A côté de « l’export », il y a peut-être encore une autre manière de chercher à diminuer les coûts et multiplier les dividendes : la robotisation. Sous couvert d’être In, d’être à la pointe, et dans la même veine que ces maisons « intelligentes » (sic !) qui nous filmeront et nous écouteront jusque dans les toilettes – un véritable Water-gate ! –, mais pour notre bien, pour prévenir en cas de chute, il y a maintenant Aloïs. Aloïs[2] est un robot digne de La guerre des étoiles, « au service » du personnel et des résidents nous dit-on. Non pas qu’il faille penser que les personnes âgées soient incapables de s’acclimater aux nouvelles technologies, nombre de seniors, seuls ou en associations, n’ont pas attendu pour s’organiser et appréhender les possibilités des ordinateurs, tablettes, iPad et autres véhicule internet. Non, il ne s’agit pas ici de refuser le monde de demain déjà là aujourd’hui, celui des flux d’informations, celui aussi de la robotique et autre domotique. Il s’agit plutôt de s’interroger sur la fonction profonde, avouée ou non, de notre robot Aloïs. Si Aloïs est là comme un outil de plus, quoiqu’un peu différent, permettant aux quelques personnes en capacité de taper sur son écran tactile de connaître la météo du lendemain ou de suivre l’information du  jour, pourquoi pas ! Mais méfions-nous qu’Aloïs ne soit pas là pour remplacer tout à la fois l’aide-soignant(e) et l’infirmier(e) trop onéreux… Méfions-nous qu’Aloïs ne soit pas là pour faire de l’humain à la place de… Car « Aloïs apparaît comme un réel compagnon pour les résidents, tant pour rompre la solitude ou l’ennui que pour assurer une surveillance »[3] nous dit une soignante… Aloïs, pour mimer ces personnes qui coûtent trop cher, et qui font que le résident peine à payer et que l’investisseur peine à gagner.

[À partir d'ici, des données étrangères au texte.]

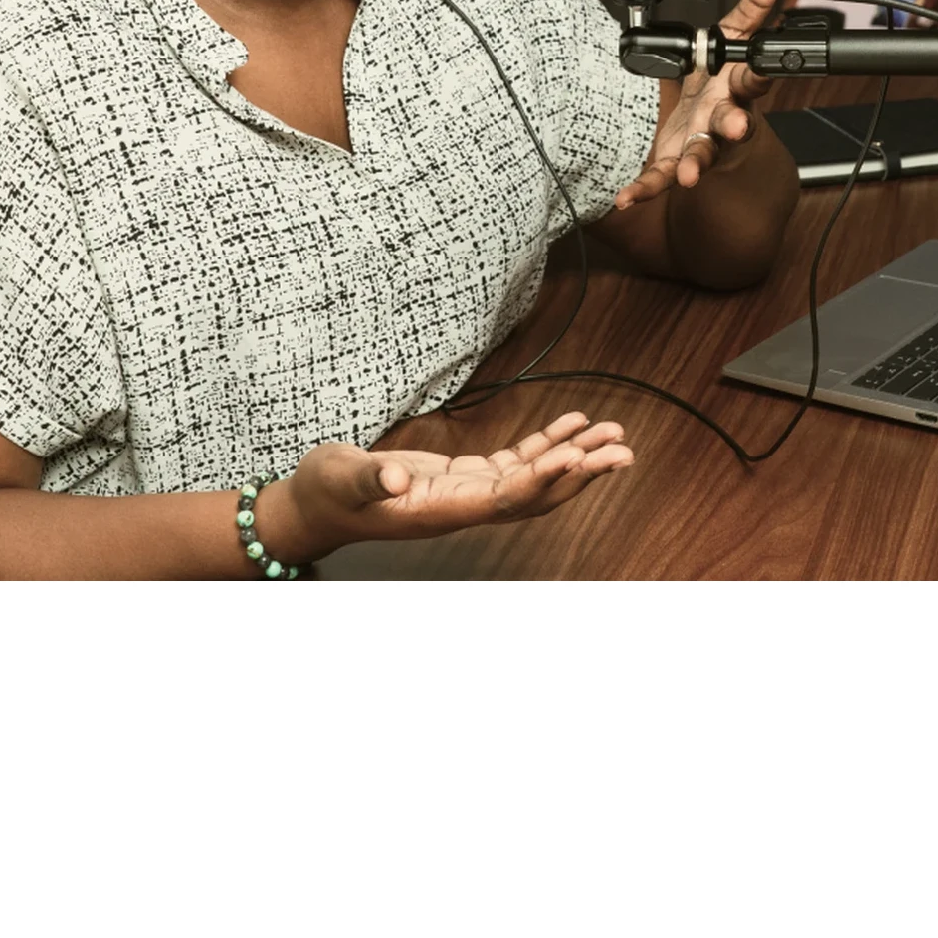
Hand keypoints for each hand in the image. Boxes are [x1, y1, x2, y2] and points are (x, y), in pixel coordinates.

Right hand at [283, 411, 632, 554]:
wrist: (314, 506)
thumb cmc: (325, 493)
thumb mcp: (341, 478)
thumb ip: (372, 480)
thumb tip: (398, 482)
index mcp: (438, 512)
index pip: (504, 499)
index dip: (544, 479)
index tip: (578, 456)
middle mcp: (462, 507)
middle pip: (535, 495)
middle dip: (580, 473)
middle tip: (623, 451)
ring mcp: (465, 494)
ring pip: (533, 479)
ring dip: (574, 457)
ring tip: (613, 435)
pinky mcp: (462, 478)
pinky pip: (515, 464)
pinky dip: (545, 444)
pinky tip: (572, 426)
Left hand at [613, 0, 793, 208]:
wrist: (716, 130)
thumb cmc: (725, 82)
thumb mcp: (734, 40)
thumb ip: (753, 6)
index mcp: (737, 86)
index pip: (754, 77)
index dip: (759, 73)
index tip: (760, 69)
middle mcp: (722, 118)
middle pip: (732, 121)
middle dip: (735, 124)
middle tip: (736, 127)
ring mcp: (700, 142)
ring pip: (701, 154)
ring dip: (695, 164)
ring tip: (687, 175)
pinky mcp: (675, 160)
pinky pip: (660, 177)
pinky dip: (644, 188)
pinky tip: (625, 198)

Désormais, je peux bientôt espérer recevoir sur ma messagerie une offre d’investissement en EHPAD encore bien plus avantageuse que celles qui m’inondent déjà depuis quelques années.

S’il en était ainsi, adorateurs d’Aloïs Alzheimer, oubliez-moi ! Et de grâce, coupez cette caméra, coupez ces micros et, « laissez-moi tomber ! » Que vienne plutôt à mon chevet un homme ou bien une femme, pour que nous soyons, ensemble, en humanité. Et, qu’on m’aide – si je ne peux le faire seul − à me connecter sur skype afin que je puisse parler et voir mon fils ou ma petite-fille, qui habite à Sydney, à Manille ou ailleurs… Les outils ne sont ni bons, ni mauvais, mais entre les mains des hommes.

                                   Alors, ouvrons l’œil !

 

                                   Christian Gallopin, juillet 2015

 

[1] Etablissement d’Hébergement pour Personne Agée Dépendante

[2] Projet mené en partenariat avec le Living Lab  ActivAgeing (LL2A) de L’Université de Technologie de Troyes (Aube)

[3] Cosmopital, L’info du Centre hospitalier de Troyes, N°12, 3eme trimestre 2015, p. 7.